Die Arctic Research Foundation wurde von dem kanadischen Millionär Jim Balsillie gründet, der auch Initiator der Expedition war. Zum Ablauf der Katastrophe vor 168 Jahren hat er eine neue Theorie: Die Lage und der gute Zustand des Wracks ließen den Schluss zu, dass das Schiff von einigen Crewmitgliedern bewusst verlassen worden sei. Es seien dann aber Seeleute an Bord der HMS "Erebus" gegangen, um so weiter nach Süden zu gelangen.

Bisher gingen Historiker davon aus, dass beide Schiffe von allen Expeditionsteilnehmern am 22. April 1848 verlassen worden waren, um auf dem Landweg vor den Eismassen zu flüchten - ein Plan, der bekanntlich tragisch scheiterte. Aber eine später in einem Steinmahl gefundene Notiz, die von Francis Crozier, dem Kapitän der "Terror", unterzeichnet worden war, berichtete von dem Vorhaben. Doch nach den neuesten Erkenntnissen könnte ein Teil der Crew eine Rückkehr mit der "Erebus" versucht haben. Auch das Abdriften der Wracks im Treibeis wird vermutet - das hat die Suche besonders schwierig gemacht.

Die Überreste der "Erebus" wurden vor zwei Jahren weiter südlich gefunden. Das Wrack lag in elf Meter Tiefe, war aber in einem deutlich schlechteren Zustand. Archäologen konnten bisher neben einigen Gegenständen auch die Schiffsglocke von Franklins Flaggschiff bergen.

Kannibalen im Packeis

Am 19. Mai 1845 war der verdiente britische Admiral und erfahrene Polarforscher Sir John Franklin mit zwei Schiffen und 129 Mann Besatzung ausgelaufen, um die Nordwestpassage zu finden. Ausgerüstet mit Proviant für drei Jahre überwinterten sie zweimal erfolgreich. Auf den zweiten Winter aber folgte ein Sommer, der so kalt war, dass die eingefrorenen Schiffe nicht mehr freikamen. Franklin starb, und am Ende des dritten Winters wagten die verzweifelten Überlebenden den Marsch über das Packeis.

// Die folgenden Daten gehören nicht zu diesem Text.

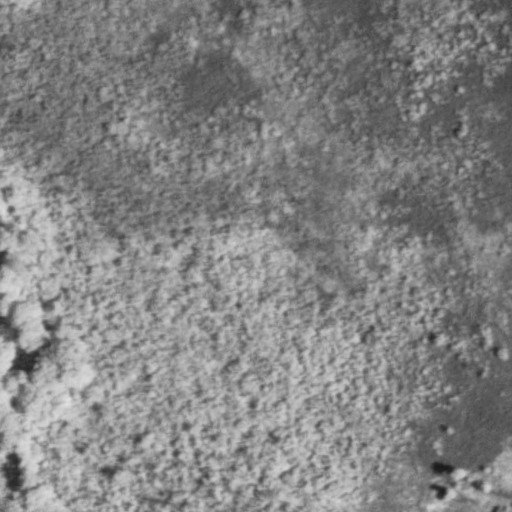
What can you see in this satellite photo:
road: (5, 248)
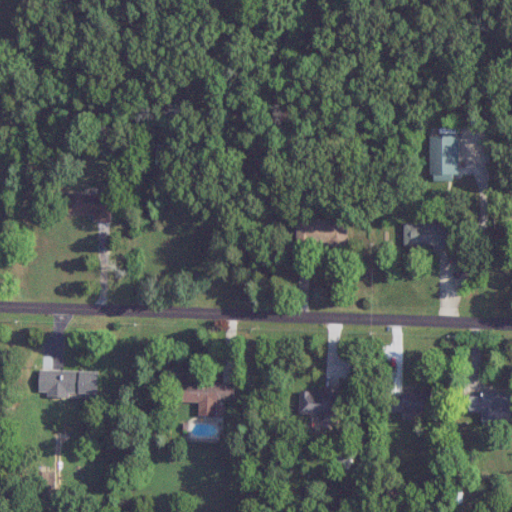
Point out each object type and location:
building: (444, 156)
building: (90, 206)
building: (322, 234)
building: (430, 235)
road: (256, 312)
building: (71, 382)
building: (209, 394)
building: (411, 402)
building: (322, 404)
building: (488, 407)
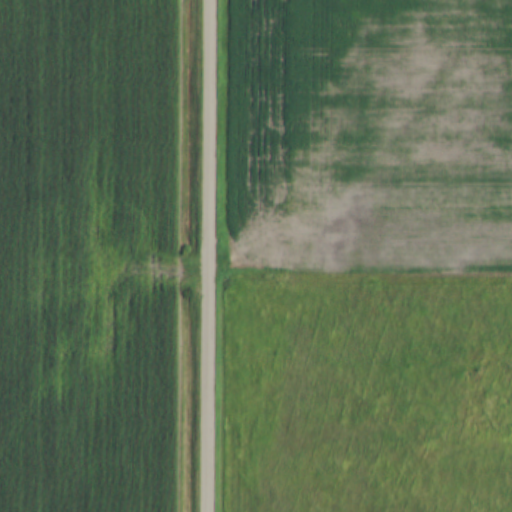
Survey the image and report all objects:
road: (206, 256)
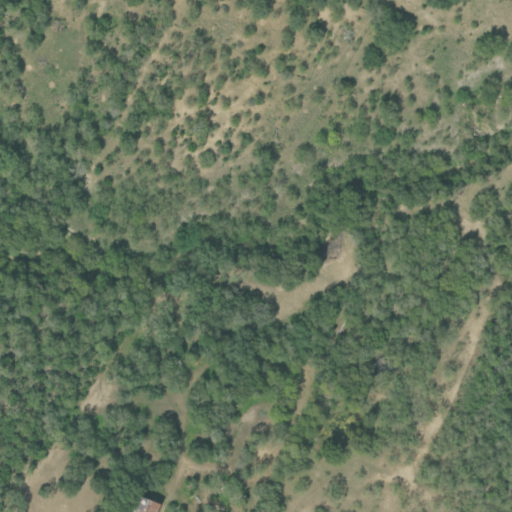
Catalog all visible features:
building: (141, 505)
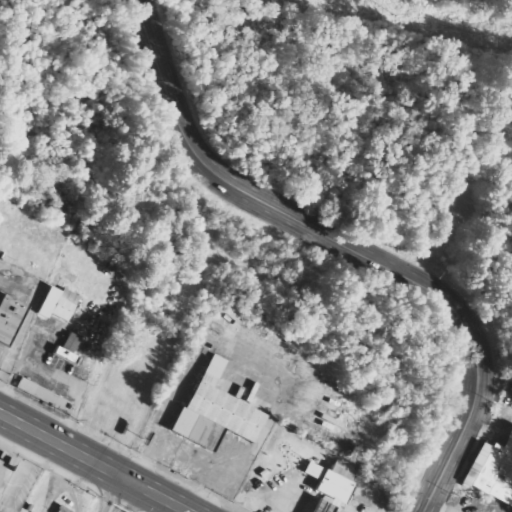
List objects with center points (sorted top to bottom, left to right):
power tower: (399, 14)
park: (365, 112)
road: (349, 246)
building: (48, 300)
building: (64, 303)
building: (64, 305)
building: (11, 312)
building: (9, 317)
building: (68, 347)
building: (68, 349)
building: (44, 394)
building: (44, 395)
building: (215, 410)
building: (215, 411)
road: (92, 462)
building: (495, 468)
building: (492, 471)
building: (4, 472)
building: (3, 473)
building: (329, 485)
building: (329, 486)
road: (120, 497)
building: (316, 505)
building: (63, 509)
building: (63, 510)
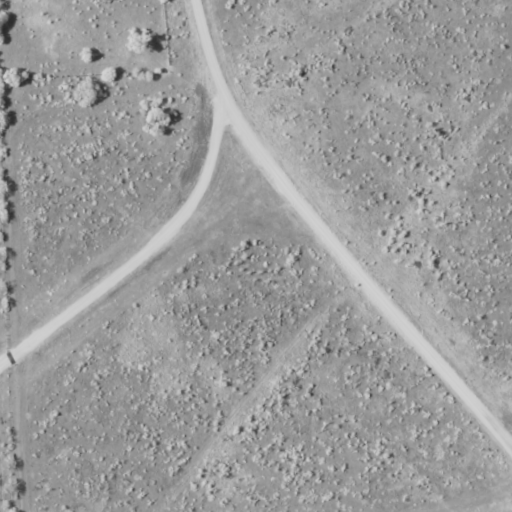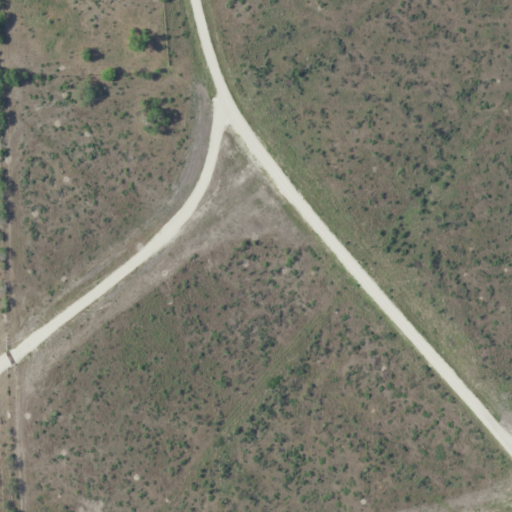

Die britische Marine unternahm für die aufwendig ausgerüstete Expedition diverse Rettungsversuche: Auf zunächst drei erfolglose Expeditionen folgte die größte Suchaktion des 19. Jahrhunderts: 1850 schwärmten 14 Schiffe aus, um Franklin und seine Crew zu finden. Es war der Beginn einer ganzen Folge von Suchexpeditionen, die sich bis 1855 hinzogen. Nicht wenige der Expeditionsteilnehmer gerieten selbst in Gefahr und mussten gerettet werden. Am Ende fanden bei den Suchaktionen mehr Menschen den Tod als durch die Franklin-Expedition.

Die Retter fanden zunächst einige wenige Zeugnisse und Nachrichten, die von Krankheiten und Todesfällen berichteten. 1854 schließlich stieß der Polarforscher John Rae auf Inuit, die Gegenstände besaßen, die offensichtlich Franklins Männern gehört hatten. Sie berichteten von verzweifelten Hungergestalten, die sterbend über das Eis zogen - und davon, dass sich die Männer am Ende gegenseitig gegessen hätten.

Die Bestätigung dieser Geschichte, die in England und Kanada auf Empörung stieß, lieferte 1859 der von Franklins Witwe direkt beauftragte Francis Leopold McClintock. Er fand Knochen und verstümmelte Leichen, die Spuren von Kannibalismus aufwiesen.

Die Suche nach Franklins Schiffen aber sollte für den Rest des 19. Jahrhunderts nie ganz aufgegeben werden. Noch 1913 finanzierte der kanadische Staat Expeditionen - sieben Jahre nachdem Roald Amundsen die Durchfahrt der Nordwestpassage erstmals gelang. 1992 erklärte Kanada den Ort, wo Franklins Schiffe sanken, zu einem Ort von nationaler Bedeutung.